At some point, we may want to hook this into the rest of the Semantic Web, and use automated means to execute certain tasks, but for now, I think it will be very useful for programmers to just look at the message and write for that.

Main pain point

The main pain point in this process was that clients aren’t supplying credentials without being challenged. My initial design postulated that they would (there’s nothing in the standard that discourages it), and so, I could simply include the hm:canBe statements with the data. After thinking about it for some time, I decided to take a detour around a separate document, which would challenge the client for reads and writes alike, and that the data document would only challenge for writes.

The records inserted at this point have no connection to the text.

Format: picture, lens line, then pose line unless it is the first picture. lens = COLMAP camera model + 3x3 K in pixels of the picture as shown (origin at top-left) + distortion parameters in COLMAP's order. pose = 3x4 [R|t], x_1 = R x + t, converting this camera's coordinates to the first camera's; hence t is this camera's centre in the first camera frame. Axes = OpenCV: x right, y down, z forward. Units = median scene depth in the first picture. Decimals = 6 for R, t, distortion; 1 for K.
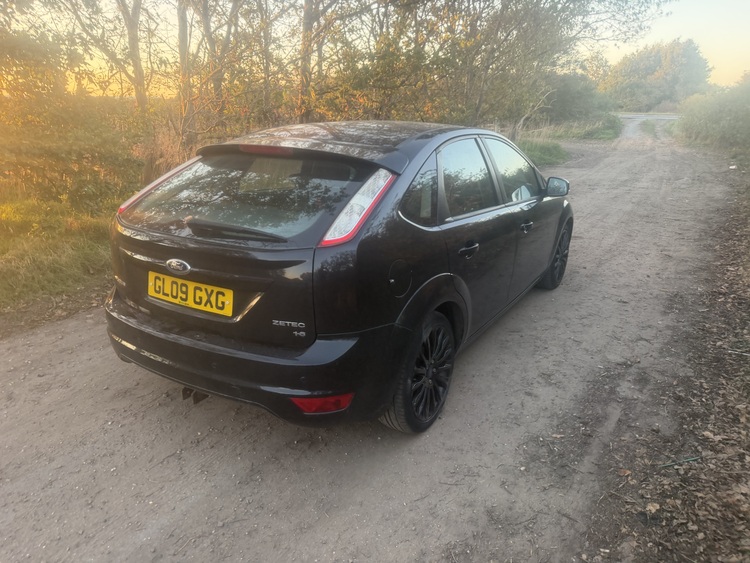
lens RADIAL K [[523.4, 0, 373.7], [0, 523.4, 287.4], [0, 0, 1]] dist [-0.012503, -0.008578]
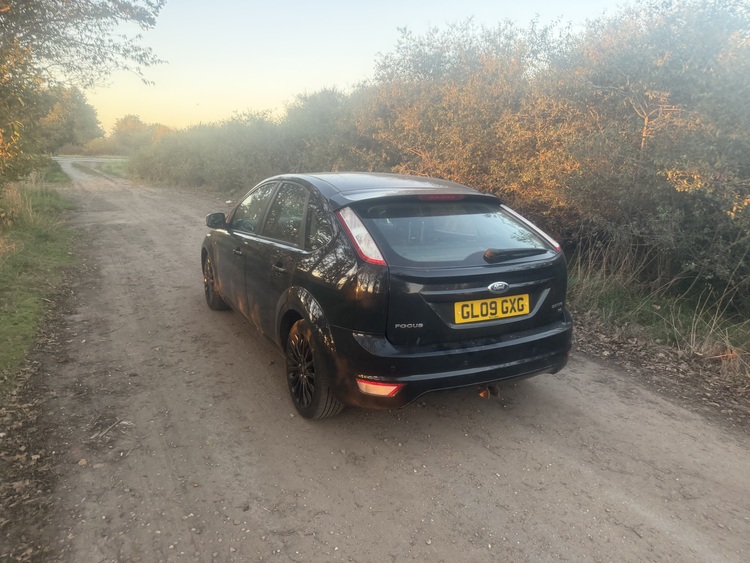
lens RADIAL K [[523.4, 0, 373.8], [0, 523.4, 276.9], [0, 0, 1]] dist [-0.012503, -0.008578]
pose [[0.506768, -0.164638, 0.846215, -1.579394], [0.242940, 0.969085, 0.043055, -0.190414], [-0.827143, 0.183761, 0.531099, 0.555736]]
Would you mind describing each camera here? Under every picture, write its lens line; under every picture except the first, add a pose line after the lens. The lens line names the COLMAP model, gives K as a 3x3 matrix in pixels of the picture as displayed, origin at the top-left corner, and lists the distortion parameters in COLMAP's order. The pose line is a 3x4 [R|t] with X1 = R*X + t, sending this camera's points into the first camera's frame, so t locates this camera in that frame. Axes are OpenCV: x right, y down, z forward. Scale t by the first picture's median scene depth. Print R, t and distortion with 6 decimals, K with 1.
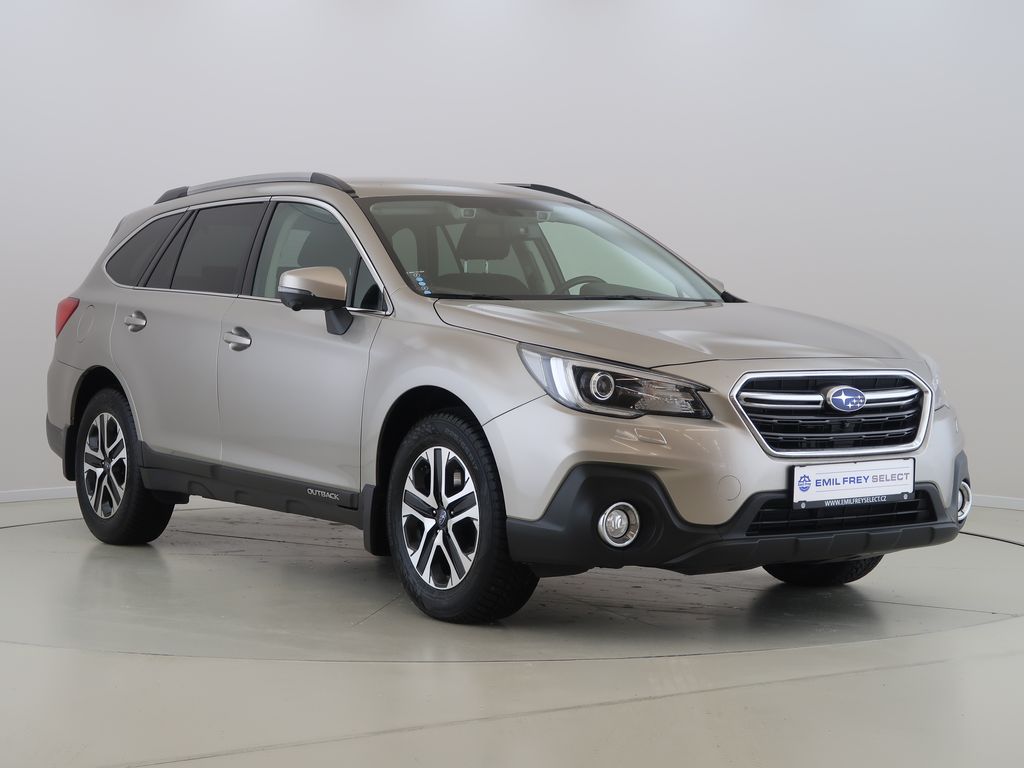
lens RADIAL K [[1891.9, 0, 511.6], [0, 1891.9, 383.0], [0, 0, 1]] dist [-0.320205, 0.000000]
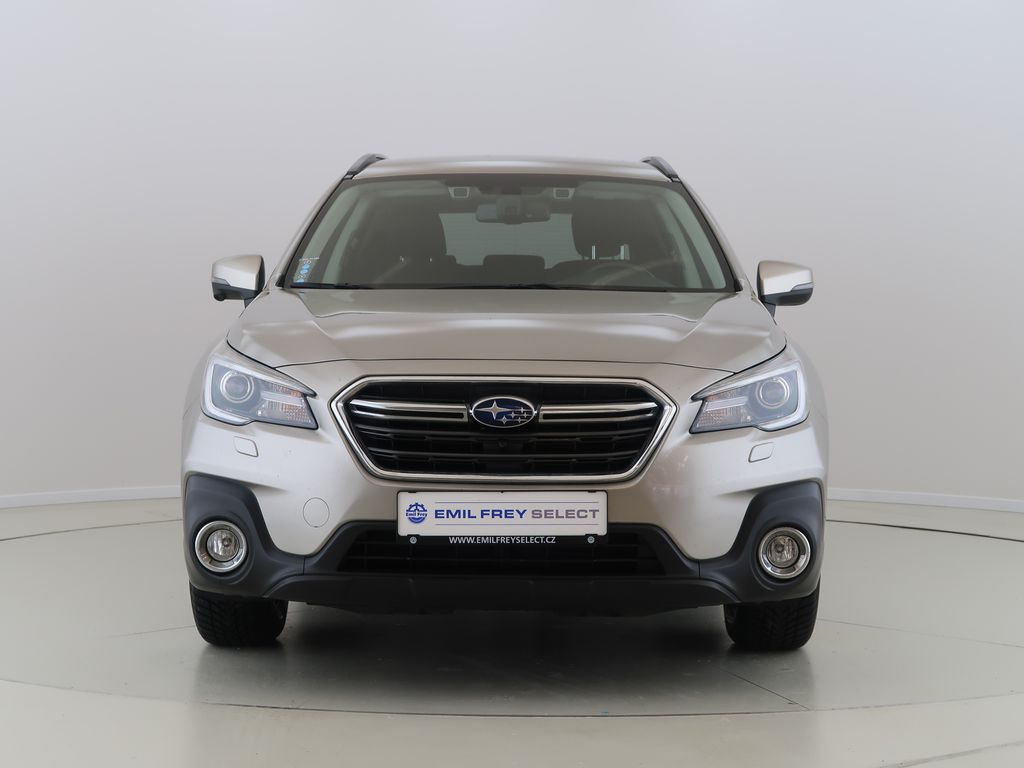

There are obviously other ways to do this, like using an HTTP OPTIONS method, but I felt it would be harder for a user to understand that from a message.

Feedback wanted

Please do play with it! I don’t mind if you break things, I’ll reload the original test data now and then anyway. There are some other examples to play with if you look for void:exampleResource at the root document.

I realize many cannot be bothered to create an account to comment, and I haven’t gotten around to configure better login methods on my site, so please contact me by email. I also hang out on the #swig channel on Freenode IRC as KjetilK, and I will be posting this to a mailing list soon too.

BTW, the code is on CPAN. I have had the Linked Data library for 8 years, there are some minor updates there, but most is in a new addon module. Now, I have to admit, all these additions have exposed the architectural weaknesses of the core library, I need to refactor that quite a lot to achieve LDP parity.